Isolata in un Paese di cui non parla la lingua, e con unico parente un anziano nonno amareggiato che la rifiuta, Charlotte deve affrontare la doppia minaccia della furia nazista e di una maledizione familiare che paiono spingerla, entrambe, verso un destino di morte. In questa tragica situazione, Charlotte risponde mettendo in scena la propria vicenda personale e familiare, dipingendo e componendo testi letterari intrisi di riferimenti musicali, riuscendo così a percorrere una sua originalissima strada. In meno di due anni, dal 1940 al 1942, dipinge più di mille tempere. Ne conserverà 781 che formeranno, insieme ai fogli di carta da lucido su cui contemporaneamente scrive, il romanzo della sua vita, il suo capolavoro: Vita? o Teatro?

L’opera è realizzata esclusivamente con i tre colori primari che danno vita a splendide pitture in cui cogliamo gli echi dei maggiori artisti vissuti tra Ottocento e primi Novecento (Dufy, Chagall, Gauguin, Modigliani, Kirchner, Dix e molti altri), su cui Charlotte trascrive storia, dialoghi e annotazioni musicali. L’insieme si legge come una graphic novel ante litteram sostenuta da una forte vena poetica e punteggiata da un’ironia che talvolta sconfina nel sarcasmo, una mistura sorprendente di tragedia e commedia a cui Charlotte dà un sottotitolo musicale: ein Singspiel. Le persone che le sono state vicine – e il cui nome, spesso grottescamente, camuffa – diventano i personaggi di una singolare commedia umana. Il lettore segue il percorso sconvolgente di una donna che, consapevole dei pericoli che incombono sulla sua vita, si interroga sul significato dell’esistenza e la propria vocazione artistica.
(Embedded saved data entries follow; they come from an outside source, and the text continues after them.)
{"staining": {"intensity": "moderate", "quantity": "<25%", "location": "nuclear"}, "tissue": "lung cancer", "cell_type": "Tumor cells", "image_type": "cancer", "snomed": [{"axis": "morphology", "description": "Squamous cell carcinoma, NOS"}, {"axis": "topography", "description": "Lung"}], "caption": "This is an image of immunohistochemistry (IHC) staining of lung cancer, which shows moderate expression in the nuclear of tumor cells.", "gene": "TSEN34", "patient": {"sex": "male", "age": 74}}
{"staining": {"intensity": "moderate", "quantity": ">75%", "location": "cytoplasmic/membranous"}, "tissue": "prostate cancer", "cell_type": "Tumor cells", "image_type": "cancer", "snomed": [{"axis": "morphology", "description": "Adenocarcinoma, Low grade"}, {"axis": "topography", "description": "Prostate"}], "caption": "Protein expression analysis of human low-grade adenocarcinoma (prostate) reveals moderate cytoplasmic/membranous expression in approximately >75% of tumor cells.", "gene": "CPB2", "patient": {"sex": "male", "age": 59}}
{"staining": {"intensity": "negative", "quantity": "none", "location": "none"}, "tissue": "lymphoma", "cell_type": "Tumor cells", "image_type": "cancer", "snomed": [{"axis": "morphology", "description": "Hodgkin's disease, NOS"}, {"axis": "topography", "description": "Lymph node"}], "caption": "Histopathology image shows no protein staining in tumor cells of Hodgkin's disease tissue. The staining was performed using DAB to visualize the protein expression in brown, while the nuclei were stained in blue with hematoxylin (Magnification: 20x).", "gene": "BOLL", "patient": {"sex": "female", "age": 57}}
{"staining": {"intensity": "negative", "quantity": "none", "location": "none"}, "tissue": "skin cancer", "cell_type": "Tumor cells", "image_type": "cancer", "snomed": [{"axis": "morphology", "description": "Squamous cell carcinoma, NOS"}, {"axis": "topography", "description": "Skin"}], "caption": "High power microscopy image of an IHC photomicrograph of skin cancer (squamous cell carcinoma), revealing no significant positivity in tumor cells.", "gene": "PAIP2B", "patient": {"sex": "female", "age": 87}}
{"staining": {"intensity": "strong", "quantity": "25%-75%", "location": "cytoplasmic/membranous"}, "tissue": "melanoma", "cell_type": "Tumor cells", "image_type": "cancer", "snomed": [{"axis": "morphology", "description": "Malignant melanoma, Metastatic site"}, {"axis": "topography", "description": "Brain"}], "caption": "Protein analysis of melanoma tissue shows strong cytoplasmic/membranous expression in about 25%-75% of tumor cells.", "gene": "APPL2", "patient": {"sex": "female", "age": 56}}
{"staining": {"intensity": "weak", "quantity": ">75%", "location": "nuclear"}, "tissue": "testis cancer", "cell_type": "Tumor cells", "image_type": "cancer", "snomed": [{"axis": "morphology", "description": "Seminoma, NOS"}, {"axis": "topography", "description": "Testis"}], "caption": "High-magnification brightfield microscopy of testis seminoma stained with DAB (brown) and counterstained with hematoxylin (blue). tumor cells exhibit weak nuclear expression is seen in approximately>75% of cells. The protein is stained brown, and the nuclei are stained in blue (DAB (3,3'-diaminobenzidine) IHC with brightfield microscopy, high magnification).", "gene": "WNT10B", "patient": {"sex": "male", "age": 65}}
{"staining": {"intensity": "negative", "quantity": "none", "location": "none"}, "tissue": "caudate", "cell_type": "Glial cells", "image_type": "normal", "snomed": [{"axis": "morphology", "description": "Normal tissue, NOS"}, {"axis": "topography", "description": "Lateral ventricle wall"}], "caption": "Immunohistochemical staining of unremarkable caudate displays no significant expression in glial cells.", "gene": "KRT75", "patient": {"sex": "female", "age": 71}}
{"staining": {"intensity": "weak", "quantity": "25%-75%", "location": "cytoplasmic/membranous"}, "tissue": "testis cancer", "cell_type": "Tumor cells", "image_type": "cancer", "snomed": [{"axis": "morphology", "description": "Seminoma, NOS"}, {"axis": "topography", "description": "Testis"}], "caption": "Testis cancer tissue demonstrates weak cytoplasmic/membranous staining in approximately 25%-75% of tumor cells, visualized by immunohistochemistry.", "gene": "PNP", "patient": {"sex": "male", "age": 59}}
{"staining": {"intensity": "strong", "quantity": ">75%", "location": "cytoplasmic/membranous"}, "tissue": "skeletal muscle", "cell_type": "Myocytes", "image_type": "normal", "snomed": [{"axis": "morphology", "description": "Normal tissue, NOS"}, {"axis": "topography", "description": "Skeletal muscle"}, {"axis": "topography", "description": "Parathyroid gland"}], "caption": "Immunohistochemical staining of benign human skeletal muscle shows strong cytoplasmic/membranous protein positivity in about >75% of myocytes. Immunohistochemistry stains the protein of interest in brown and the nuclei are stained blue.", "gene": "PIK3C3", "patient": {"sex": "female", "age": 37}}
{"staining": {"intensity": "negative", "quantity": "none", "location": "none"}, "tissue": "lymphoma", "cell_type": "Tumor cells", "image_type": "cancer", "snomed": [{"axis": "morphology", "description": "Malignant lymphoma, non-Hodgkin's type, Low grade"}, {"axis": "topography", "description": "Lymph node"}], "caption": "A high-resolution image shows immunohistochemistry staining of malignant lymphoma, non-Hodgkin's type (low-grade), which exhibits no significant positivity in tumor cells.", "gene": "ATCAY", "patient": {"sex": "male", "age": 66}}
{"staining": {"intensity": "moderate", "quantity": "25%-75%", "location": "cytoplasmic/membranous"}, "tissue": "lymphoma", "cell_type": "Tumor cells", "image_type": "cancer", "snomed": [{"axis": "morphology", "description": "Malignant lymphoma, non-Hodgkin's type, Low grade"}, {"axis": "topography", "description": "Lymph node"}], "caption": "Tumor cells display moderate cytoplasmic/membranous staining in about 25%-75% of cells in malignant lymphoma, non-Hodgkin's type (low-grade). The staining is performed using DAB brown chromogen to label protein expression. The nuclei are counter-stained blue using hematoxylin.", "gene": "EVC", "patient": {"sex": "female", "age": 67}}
Alla fine del settembre 1943, Charlotte e il suo compagno Alexander Nagler vengono denunciati e poi deportati ad Auschwitz il 7 ottobre. Incinta di cinque mesi, Charlotte viene assassinata tre giorni dopo l’arrivo. Le tempere e i fogli di carta da lucido di Vita? o Teatro? sono miracolosamente messi in salvo dal suo medico e poi da Ottilie Moore, l’amica americana che l’aveva protetta durante il soggiorno in Francia. L’opera viene poi consegnata nel 1947 al padre, Albert Salomon, e alla sua seconda moglie, Paula Salomon-Lindberg che, scampati per un soffio alla deportazione, vivevano in Olanda. Consapevoli dell’importanza di questi dipinti, nel 1971 Albert e Paula decidono di affidarli al Jewish Historical Museum di Amsterdam. È a questo museo che dobbiamo, da allora, la conservazione di un’opera che sfugge a ogni classificazione, collocandosi in modo singolare al crocevia di pittura, letteratura, musica e testimonianza storica.

L'edizione Castelvecchi è la prima italiana a pubblicare integralmente Vita? o Teatro?, riproducendo anche l’importantissima lettera finale. Nella postfazione, due testimonianze fanno luce sull’artista e la sua opera.